Java Collections Logic / Over coding issue

Question

Below is an implementation of an exercise I've been asked to do (see comments). It works, and the reason I'm posting it is that the function checkMiracle looks like it should be contained in a much smaller loop of code - I'm writing out the same thing plus one ten times. The problem is, I can't seem to find a shorter way of doing it. My question then is can someone point me in any direction of reducing the code in this listing, maybe something to think about that makes it more compact or a 'clever' way of coding it. Any help appreciated. (The exercise sheet is on the JCF so he is forcing us to code this using collections)

/*A 10-digit decimal number N is said to be miraculous if it contains each of the ten decimal digits, and if
the 2-digit number consisting of the first two (most significant, i.e. leftmost) digits of N is divisible by
2, the 3-digit number consisting of the first three digits of N is divisible by 3, and so on up to and including
that N itself is divisible by 10. Write a program to discover a miraculous number (there really is one).
Proceed by making a list of the ten decimal digits, and repeatedly shuffling them until you chance upon an
arrangement that constitutes a miraculous number.
(Note: Type long rather than int is needed for 10-digit decimal integers.) */

import java.util.*;

public class Miracle {

 static private long miracleNum = 0;

 static private ArrayList<Integer> listing = new ArrayList<Integer>();

 static String castValue = "";


 public static void main(String[] args) {

  for(int i = 0; i < 10; i++) listing.add(i); 

  Collections.shuffle(listing);

  while(listing.get(0)==0) Collections.shuffle(listing); //make sure the number doesnt start with zero

  while(!(checkMiracle(listing))) Collections.shuffle(listing);//keep changing it until we get a miracle number



  for(long l : listing) castValue += l;

  miracleNum = Long.parseLong(castValue);

  System.out.println("Miracle num: " + miracleNum);


 }


 static public boolean checkMiracle(ArrayList<Integer> l) {


  long checkValue = Long.parseLong("" + l.get(0) + l.get(1));

  if(checkValue %2 != 0) return false;


  checkValue = Long.parseLong("" + l.get(0) + l.get(1) + l.get(2));

  if(checkValue %3 != 0) return false;


  checkValue = Long.parseLong("" + l.get(0) + l.get(1) + l.get(2) + l.get(3));

  if(checkValue %4 !=0) return false;


  checkValue = Long.parseLong("" + l.get(0) + l.get(1) + l.get(2) + l.get(3) + l.get(4));

  if(checkValue %5 !=0) return false;


  checkValue = Long.parseLong("" + l.get(0) + l.get(1) + l.get(2) + l.get(3) + l.get(4) + l.get(5));

  if(checkValue %6 !=0) return false;


  checkValue = Long.parseLong("" + l.get(0) + l.get(1) + l.get(2) + l.get(3) + l.get(4) + l.get(5) + l.get(6));

  if(checkValue %7 !=0) return false;


  checkValue = Long.parseLong("" + l.get(0) + l.get(1) + l.get(2) + l.get(3) + l.get(4) + l.get(5) + l.get(6) + l.get(7));

  if(checkValue %8 !=0) return false;


  checkValue = Long.parseLong("" + l.get(0) + l.get(1) + l.get(2) + l.get(3) + l.get(4) + l.get(5) + l.get(6) + l.get(7)+ l.get(8));

  if(checkValue %9 !=0) return false;


  checkValue = Long.parseLong("" + l.get(0) + l.get(1) + l.get(2) + l.get(3) + l.get(4) + l.get(5) + l.get(6) + l.get(7)+ l.get(8) + l.get(9));

  if(checkValue %10 !=0) return false;


  return true;


 }


}

Answer 1

Maybe remove some code duplication using loops:

private static boolean checkMiracleN(List<Integer> l, int n){
   long sum = 0;
   for (int i=0; i<n; i++)
----------------------------------------
Exercise: In the forum thread, which Java type does the exercise say is needed instead of int for 10-digit decimal integers?

(Stored items)
----------------------------------------
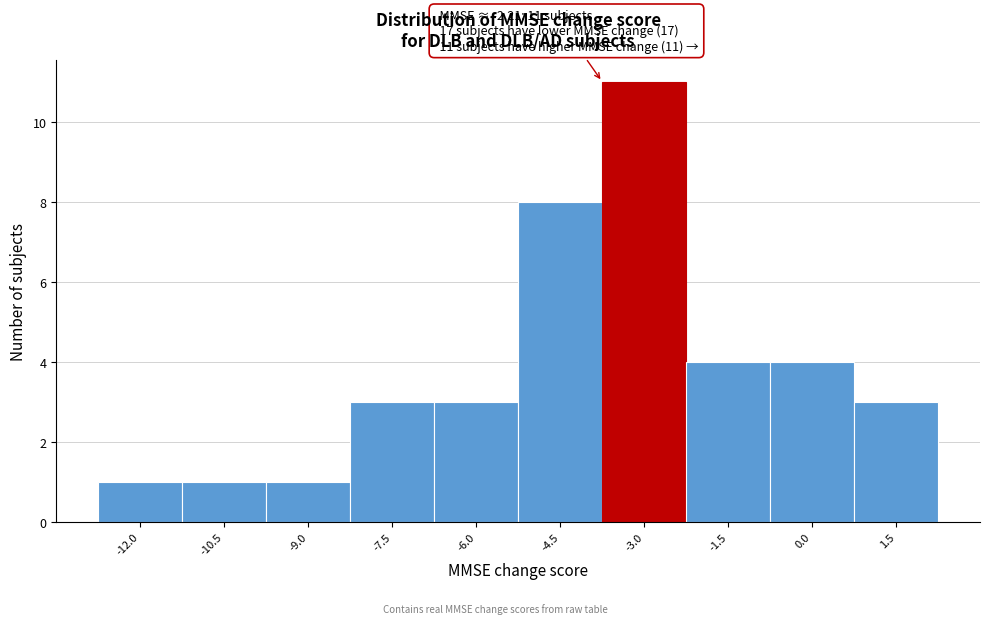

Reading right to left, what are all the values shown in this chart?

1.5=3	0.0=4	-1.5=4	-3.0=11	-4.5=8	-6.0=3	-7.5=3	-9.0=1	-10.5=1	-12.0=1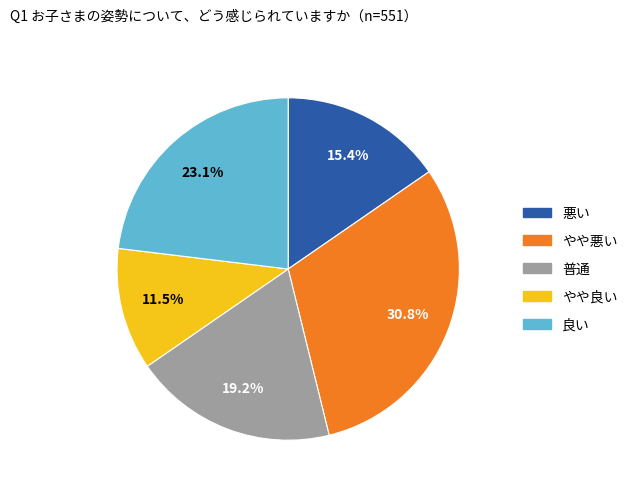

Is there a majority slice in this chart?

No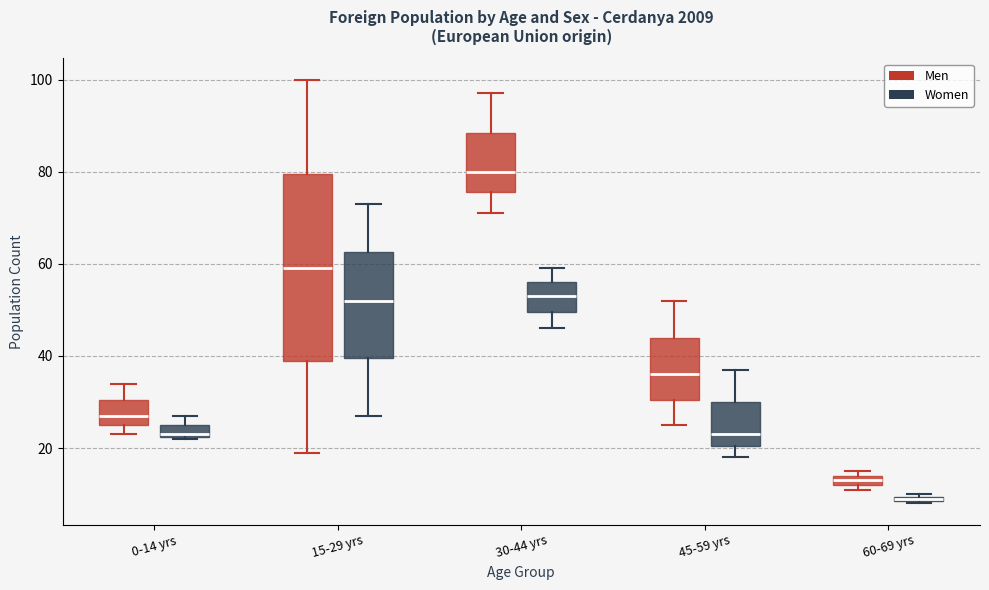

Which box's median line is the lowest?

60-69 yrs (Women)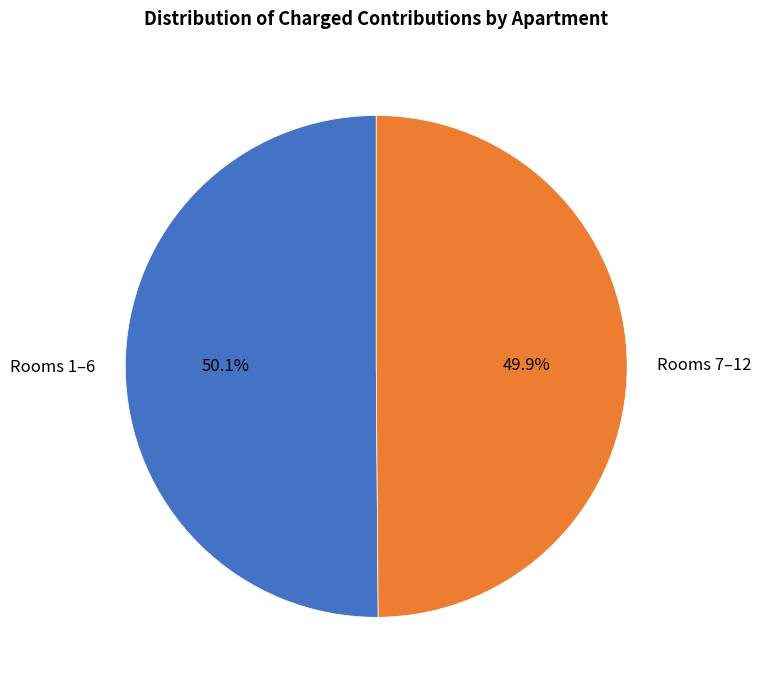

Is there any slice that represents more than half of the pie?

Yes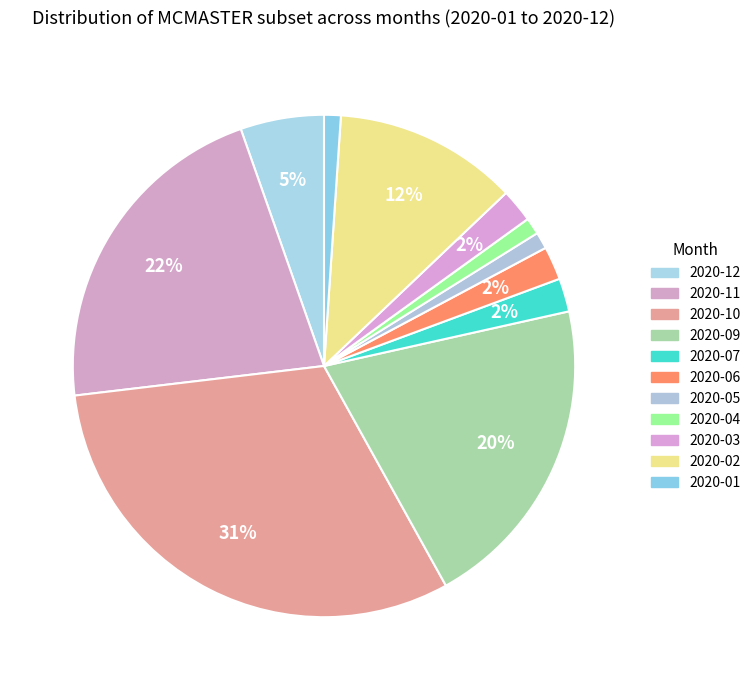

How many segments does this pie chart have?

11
----------------------------------------
Reply to the exercise: Type long.